#### Фрагмент текста:
===

Истоки морали: В поисках человеческого у приматов - Франс де Вааль
Шрифт:
Интервал:
Закладка:
Это подводит меня к разговору о следующем уровне морали, на котором человек совершенно одинок; доступ сюда закрыт даже высшим приматам. Нас очень волнует групповой уровень; мы разрабатываем представления о добре и зле не только для себя и своих ближайших родственников, но для всех вокруг. Не то чтобы этот уровень полностью отсутствовал у высших приматов — я уже описывал его как «общественный интерес», — но для него требуется достаточно серьезный уровень абстракции, а также предвидение того, что может произойти, если допустить среди членов группы поведение, которое непосредственно нас вообще не касается. У людей соответствующие возможности есть. Ценности, о которых здесь идет речь, тоже не особенно сложны, потому что в функционировании общества, очевидно, заинтересованы все его члены, но найти параллели с другими животными уже достаточно сложно. Мы стремимся завоевать репутацию честностью и надежностью и не одобряем обманщиков и эгоистов вплоть до остракизма. Наша цель — поддерживать порядок, так чтобы каждый ставил общественные интересы выше личных. Мораль помогает шире распространять преимущества групповой жизни и сдерживать эксплуатацию со стороны могущественной элиты. В этом я следую традиционным в биологии взглядам на мораль как на групповой феномен, восходящим еще к Дарвину. Кристофер Бём сформулировал это так:
«Нами моральные кодексы полностью применимы только внутри группы — будь то языковая группа, неграмотное население, владеющее общей землей или отличающееся общей этнической идентичностью, или нация. Похоже, существует особая уничижительная моральная „скидка“ для культурных чужаков, которые зачастую и людьми-то в полной мере не считаются…»

===

#### Исходные строки:
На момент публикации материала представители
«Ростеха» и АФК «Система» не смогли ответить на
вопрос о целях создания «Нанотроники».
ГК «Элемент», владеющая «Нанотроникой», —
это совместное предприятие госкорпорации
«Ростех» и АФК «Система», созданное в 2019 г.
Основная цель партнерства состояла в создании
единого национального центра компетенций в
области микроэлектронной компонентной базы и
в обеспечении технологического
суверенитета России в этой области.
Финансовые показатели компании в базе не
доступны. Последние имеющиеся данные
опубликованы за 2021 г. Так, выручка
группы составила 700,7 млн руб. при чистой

===

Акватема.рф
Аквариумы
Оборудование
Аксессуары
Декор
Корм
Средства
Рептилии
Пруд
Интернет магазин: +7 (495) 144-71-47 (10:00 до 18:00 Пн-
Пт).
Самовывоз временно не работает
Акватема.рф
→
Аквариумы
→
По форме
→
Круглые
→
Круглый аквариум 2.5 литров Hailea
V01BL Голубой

===

#### Условия заданий:
A – Можете ли вы дословно переписать весь текст об истоках морали, ничего в нем не меняя?
B – Можете ли вы дословно повторить только те исходные строки, что идут от строки с «На момент публикации материала представители» до строки с «группы составила 700,7 млн руб. при чистой» включительно?

#### Решения заданий:
A –
Истоки морали: В поисках человеческого у приматов - Франс де Вааль
Шрифт:
Интервал:
Закладка:
Это подводит меня к разговору о следующем уровне морали, на котором человек совершенно одинок; доступ сюда закрыт даже высшим приматам. Нас очень волнует групповой уровень; мы разрабатываем представления о добре и зле не только для себя и своих ближайших родственников, но для всех вокруг. Не то чтобы этот уровень полностью отсутствовал у высших приматов — я уже описывал его как «общественный интерес», — но для него требуется достаточно серьезный уровень абстракции, а также предвидение того, что может произойти, если допустить среди членов группы поведение, которое непосредственно нас вообще не касается. У людей соответствующие возможности есть. Ценности, о которых здесь идет речь, тоже не особенно сложны, потому что в функционировании общества, очевидно, заинтересованы все его члены, но найти параллели с другими животными уже достаточно сложно. Мы стремимся завоевать репутацию честностью и надежностью и не одобряем обманщиков и эгоистов вплоть до остракизма. Наша цель — поддерживать порядок, так чтобы каждый ставил общественные интересы выше личных. Мораль помогает шире распространять преимущества групповой жизни и сдерживать эксплуатацию со стороны могущественной элиты. В этом я следую традиционным в биологии взглядам на мораль как на групповой феномен, восходящим еще к Дарвину. Кристофер Бём сформулировал это так:
«Нами моральные кодексы полностью применимы только внутри группы — будь то языковая группа, неграмотное население, владеющее общей землей или отличающееся общей этнической идентичностью, или нация. Похоже, существует особая уничижительная моральная „скидка“ для культурных чужаков, которые зачастую и людьми-то в полной мере не считаются…»

B –
На момент публикации материала представители
«Ростеха» и АФК «Система» не смогли ответить на
вопрос о целях создания «Нанотроники».
ГК «Элемент», владеющая «Нанотроникой», —
это совместное предприятие госкорпорации
«Ростех» и АФК «Система», созданное в 2019 г.
Основная цель партнерства состояла в создании
единого национального центра компетенций в
области микроэлектронной компонентной базы и
в обеспечении технологического
суверенитета России в этой области.
Финансовые показатели компании в базе не
доступны. Последние имеющиеся данные
опубликованы за 2021 г. Так, выручка
группы составила 700,7 млн руб. при чистой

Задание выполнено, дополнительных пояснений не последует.